Completion of the mural installation is slated for around May 6. Featuring large painted panels and photo tiles depicting daily life in the old Tortilla Flats neighborhood, the project will be dedicated May 31.
Eric Parsons / Star staff. Ventura 4/22/08. Johnny Barrios, left, greets Moses Mora after Barrios stopped by to check on the progress of the new Tortilla Flats mural on Figueroa Street beneath U.S. Highway 101 on Tuesday. Mora is the project's coordinator, while Barrios is the subject of one of the mural's paintings, center. The painting depicts an old photograph of Barrios from 1952 when he was a successful rodeo rider. Barrios and his horse, Shorty T, were victorious in a horse-versus-man duel with Olympic champion sprinter Jesse Owens at the fairgrounds. Barrios now owns Tony's Pizzaria at the corner of Figueroa Street and Thompson Boulevard.
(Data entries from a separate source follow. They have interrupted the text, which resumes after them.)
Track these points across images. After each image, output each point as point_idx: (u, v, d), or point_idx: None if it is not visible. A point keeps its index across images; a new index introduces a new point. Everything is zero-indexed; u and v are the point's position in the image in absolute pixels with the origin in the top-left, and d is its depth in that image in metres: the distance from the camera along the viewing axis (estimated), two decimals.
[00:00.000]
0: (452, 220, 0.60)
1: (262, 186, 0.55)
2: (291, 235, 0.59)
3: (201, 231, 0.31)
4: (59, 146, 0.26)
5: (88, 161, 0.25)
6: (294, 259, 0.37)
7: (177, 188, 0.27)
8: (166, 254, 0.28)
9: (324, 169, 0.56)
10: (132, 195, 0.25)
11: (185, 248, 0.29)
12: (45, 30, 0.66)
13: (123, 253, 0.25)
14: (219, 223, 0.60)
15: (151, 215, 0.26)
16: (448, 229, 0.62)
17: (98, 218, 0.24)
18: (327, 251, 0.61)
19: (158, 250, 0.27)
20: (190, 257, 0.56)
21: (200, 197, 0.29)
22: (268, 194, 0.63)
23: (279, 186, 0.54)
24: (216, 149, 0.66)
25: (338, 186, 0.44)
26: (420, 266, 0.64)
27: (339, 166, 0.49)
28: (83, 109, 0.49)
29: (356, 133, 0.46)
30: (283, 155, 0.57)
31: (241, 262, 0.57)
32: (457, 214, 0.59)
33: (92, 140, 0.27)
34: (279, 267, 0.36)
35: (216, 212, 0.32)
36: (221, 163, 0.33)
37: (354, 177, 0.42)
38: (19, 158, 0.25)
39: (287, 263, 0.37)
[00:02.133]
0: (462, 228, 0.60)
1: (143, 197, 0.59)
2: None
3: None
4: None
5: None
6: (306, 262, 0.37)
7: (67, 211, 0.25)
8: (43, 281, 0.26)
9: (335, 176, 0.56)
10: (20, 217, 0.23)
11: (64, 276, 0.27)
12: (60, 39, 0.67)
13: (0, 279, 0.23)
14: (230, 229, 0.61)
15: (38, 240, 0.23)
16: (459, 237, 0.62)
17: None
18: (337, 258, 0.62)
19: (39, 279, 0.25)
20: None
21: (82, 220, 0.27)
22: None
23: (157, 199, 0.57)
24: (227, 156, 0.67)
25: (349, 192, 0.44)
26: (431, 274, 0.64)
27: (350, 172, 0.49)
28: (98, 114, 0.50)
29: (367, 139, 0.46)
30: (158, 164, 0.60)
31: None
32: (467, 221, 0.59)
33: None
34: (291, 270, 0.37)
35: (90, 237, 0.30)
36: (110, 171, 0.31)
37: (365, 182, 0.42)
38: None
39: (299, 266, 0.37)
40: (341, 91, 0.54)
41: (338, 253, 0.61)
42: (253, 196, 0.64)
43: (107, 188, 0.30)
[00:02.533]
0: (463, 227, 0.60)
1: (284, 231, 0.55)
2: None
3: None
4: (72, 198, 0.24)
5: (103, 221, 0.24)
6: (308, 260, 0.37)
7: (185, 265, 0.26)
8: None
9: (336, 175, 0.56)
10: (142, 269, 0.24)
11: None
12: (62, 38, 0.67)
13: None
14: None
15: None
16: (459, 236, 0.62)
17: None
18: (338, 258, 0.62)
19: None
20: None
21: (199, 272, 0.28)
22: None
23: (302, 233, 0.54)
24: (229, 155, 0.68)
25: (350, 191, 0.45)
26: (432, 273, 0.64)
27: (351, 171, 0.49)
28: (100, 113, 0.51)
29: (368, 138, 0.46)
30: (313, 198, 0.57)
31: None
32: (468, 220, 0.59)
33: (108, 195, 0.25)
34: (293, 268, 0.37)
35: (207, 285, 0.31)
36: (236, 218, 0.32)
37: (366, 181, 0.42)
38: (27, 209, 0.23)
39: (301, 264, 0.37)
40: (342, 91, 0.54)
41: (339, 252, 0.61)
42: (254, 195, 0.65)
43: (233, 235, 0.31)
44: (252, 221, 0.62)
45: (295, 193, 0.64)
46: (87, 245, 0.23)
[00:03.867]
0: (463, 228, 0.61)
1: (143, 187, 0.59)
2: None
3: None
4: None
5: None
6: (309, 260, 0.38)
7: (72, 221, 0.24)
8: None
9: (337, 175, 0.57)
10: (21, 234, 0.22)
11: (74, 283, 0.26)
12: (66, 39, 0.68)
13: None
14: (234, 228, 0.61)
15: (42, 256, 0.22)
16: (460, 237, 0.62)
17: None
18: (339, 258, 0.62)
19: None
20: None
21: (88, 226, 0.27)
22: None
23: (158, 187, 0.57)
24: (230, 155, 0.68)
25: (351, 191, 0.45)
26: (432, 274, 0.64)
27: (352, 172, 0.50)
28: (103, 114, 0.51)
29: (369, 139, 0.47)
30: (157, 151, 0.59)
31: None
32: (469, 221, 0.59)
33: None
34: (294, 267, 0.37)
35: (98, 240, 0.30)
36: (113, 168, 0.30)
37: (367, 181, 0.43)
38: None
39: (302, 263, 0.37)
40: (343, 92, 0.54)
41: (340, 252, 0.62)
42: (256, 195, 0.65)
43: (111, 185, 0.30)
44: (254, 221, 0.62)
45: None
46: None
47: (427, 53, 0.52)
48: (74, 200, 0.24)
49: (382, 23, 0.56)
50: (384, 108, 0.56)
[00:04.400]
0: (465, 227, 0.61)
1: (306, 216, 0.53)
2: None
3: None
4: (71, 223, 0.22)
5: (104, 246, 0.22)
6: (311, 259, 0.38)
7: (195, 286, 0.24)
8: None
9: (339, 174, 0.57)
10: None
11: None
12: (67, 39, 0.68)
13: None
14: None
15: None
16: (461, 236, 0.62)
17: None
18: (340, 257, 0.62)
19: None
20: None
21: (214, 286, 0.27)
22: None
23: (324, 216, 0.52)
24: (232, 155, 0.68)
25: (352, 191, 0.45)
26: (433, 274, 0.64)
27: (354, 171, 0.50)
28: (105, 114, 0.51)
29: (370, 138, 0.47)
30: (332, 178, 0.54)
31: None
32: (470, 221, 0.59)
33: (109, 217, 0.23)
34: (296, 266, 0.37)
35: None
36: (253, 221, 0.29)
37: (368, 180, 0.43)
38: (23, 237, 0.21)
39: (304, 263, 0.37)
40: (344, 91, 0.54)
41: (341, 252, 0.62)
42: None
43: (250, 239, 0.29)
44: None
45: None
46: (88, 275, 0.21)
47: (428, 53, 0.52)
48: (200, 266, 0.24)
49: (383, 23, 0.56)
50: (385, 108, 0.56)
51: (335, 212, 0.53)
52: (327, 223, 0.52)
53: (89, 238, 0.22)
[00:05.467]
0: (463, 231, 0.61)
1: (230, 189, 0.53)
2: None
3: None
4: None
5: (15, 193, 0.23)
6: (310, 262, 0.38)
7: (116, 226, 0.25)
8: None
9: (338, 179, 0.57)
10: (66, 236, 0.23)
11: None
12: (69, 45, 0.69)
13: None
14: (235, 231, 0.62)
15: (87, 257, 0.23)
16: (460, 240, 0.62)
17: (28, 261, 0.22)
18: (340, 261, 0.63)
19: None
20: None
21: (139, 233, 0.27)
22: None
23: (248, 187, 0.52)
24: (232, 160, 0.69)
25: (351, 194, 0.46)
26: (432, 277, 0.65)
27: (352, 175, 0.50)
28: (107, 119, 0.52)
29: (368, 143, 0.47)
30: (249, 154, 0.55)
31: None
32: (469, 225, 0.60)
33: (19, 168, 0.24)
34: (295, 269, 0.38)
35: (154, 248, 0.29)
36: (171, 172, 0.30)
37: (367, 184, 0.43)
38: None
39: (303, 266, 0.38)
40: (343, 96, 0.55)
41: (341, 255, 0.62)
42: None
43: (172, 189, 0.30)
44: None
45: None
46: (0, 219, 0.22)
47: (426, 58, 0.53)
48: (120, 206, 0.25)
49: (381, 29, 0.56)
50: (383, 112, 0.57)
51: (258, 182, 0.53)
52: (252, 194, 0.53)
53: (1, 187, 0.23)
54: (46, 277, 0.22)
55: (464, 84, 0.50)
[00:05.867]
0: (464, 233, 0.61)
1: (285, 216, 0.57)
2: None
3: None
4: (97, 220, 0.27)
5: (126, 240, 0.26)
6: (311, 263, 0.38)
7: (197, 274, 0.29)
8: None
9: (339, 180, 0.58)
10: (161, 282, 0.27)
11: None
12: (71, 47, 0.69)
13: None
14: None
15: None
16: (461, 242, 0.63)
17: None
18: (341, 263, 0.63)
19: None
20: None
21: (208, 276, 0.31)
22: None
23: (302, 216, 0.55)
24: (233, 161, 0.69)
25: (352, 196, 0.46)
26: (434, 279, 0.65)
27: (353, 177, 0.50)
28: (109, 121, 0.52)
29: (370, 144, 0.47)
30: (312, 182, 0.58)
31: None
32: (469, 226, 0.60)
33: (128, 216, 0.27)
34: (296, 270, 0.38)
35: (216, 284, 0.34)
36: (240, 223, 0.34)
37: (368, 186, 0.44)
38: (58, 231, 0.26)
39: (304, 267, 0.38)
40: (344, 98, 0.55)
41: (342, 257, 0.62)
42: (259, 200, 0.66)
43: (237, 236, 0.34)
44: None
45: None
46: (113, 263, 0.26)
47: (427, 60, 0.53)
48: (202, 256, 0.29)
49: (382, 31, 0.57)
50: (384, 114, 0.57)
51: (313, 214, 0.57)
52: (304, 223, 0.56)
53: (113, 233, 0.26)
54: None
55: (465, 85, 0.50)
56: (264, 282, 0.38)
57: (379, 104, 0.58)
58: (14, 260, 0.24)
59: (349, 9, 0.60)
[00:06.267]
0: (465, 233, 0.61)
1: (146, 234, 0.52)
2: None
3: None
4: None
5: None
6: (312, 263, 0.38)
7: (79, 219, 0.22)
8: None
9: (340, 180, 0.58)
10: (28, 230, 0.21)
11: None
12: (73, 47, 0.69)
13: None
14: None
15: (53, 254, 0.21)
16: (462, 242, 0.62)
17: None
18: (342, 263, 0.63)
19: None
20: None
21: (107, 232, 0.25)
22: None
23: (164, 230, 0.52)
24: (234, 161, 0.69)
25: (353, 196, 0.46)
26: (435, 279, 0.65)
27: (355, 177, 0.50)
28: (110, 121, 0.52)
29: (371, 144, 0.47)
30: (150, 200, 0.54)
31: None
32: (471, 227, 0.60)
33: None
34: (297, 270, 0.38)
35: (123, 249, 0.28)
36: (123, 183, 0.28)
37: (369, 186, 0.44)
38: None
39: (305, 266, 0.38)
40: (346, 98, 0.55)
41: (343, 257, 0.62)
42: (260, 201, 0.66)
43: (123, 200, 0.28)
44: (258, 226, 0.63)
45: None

The story is Ventura legend. On a cool, fog-encased day in 1952, Johnny Barrios and his quarter horse, Shorty T, were pitted in a stirring duel against Olympic champion sprinter Jesse Owens at the Ventura County Fairgrounds.
Shorty T burst off the line. Owens, winner of four gold medals in the 1936 Berlin Olympics, pulled up short with cramps.
"He said the fog hampered his ability," Barrios, a former rodeo cowboy, recalled with glee Wednesday from inside his pizza shack, Tony's Pizzaria, his hands covered in flour. "It wouldn't have mattered. That horse was a bullet."
Nearly 60 years later, that historic race, including images of Owens and Barrios atop Shorty T, are depicted among dozens of handcrafted murals being installed this week on the Figueroa Street underpass in honor of a long-gone Ventura neighborhood, Tortilla Flats.
Often referred to as Ventura's first neighborhood, Tortilla Flats was a working-class community of diverse cultures and Dust Bowl families that was razed with the arrival of Highway 101 in the 1940s and '50s.
To the artist team of Moses Mora and MB Hanrahan, the murals memorialize some of Ventura's often overlooked but important residents — the largely poor working class whose neighborhood was steamrolled in the name of progress.
The duo began in 1994 to collect photographs and conduct oral histories of the Chumash, Latino, Asian and African-American families displaced from their modest homes.
"We live in a very transient society," said Mora, 60, an arts advocate who was born around the corner from the installation site. "We need to educate people of our rich history, and to honor a lost neighborhood."
The mural project also will help bridge the "moat" created by the freeway, by restoring both a sense of place to an area once rich in cultural history as well as establishing a more inviting connection between Ventura's downtown and beach, said Denise Sindelar, the city's public art supervisor.
The city in 2003 awarded the artists a $36,000 contract to design, fabricate and install a mural as part of a city improvement project. Their selection was based in large part on a Tortilla Flats mural created in 1995 across from the fairgrounds that had to be dismantled five years later because of deterioration, Sindelar said.
Consisting of images derived from old photographs, oral histories and extensive interviews of residents, the new, permanent mural is a reinterpretation of the previous work. To prevent wear, the murals are painted with high-gloss acrylics on engineered plywood — the kind used on offshore oil platforms, Mora said.
The murals include a series of images depicting the Green Mill Ballroom, a funky music joint near Ventura Avenue and the Ventura River that lured the likes of Bob Wills and His Texas Playboys, Chuck Berry and Luis Arcaráz. Jazzman Earl Bostic had John Coltrane in his band when he played there, Mora said.
Like any project of this magnitude, there have been delays. Government officials had to approve each step. It took almost a year to get the California Department of Transportation to agree to the steel framework on which the bracketed murals are anchored.
But Hanrahan never lost sight of the vision.
"Despite the delays, I never saw it in elements," she said Wednesday from the job site as freeway traffic raced overhead. "I always saw the big picture. And amazingly, it looked pretty much like this."
Asked how many hours he's poured into the project, Mora joked, "Half my life."
Mora called it a labor of love. "We never stopped researching," he said. "We still interview people. We're still learning."
So many images were donated that the pair developed a Tortilla Flats archive.
"These people weren't rich. There were good family folks. Some were soldiers who went off to war," said Hanrahan, 49, a professional artist who praised the city for preserving the memory of a community filled with average people and living legends like Barrios.
"They were the community that helped build this town," she said. "They were special, every one of them."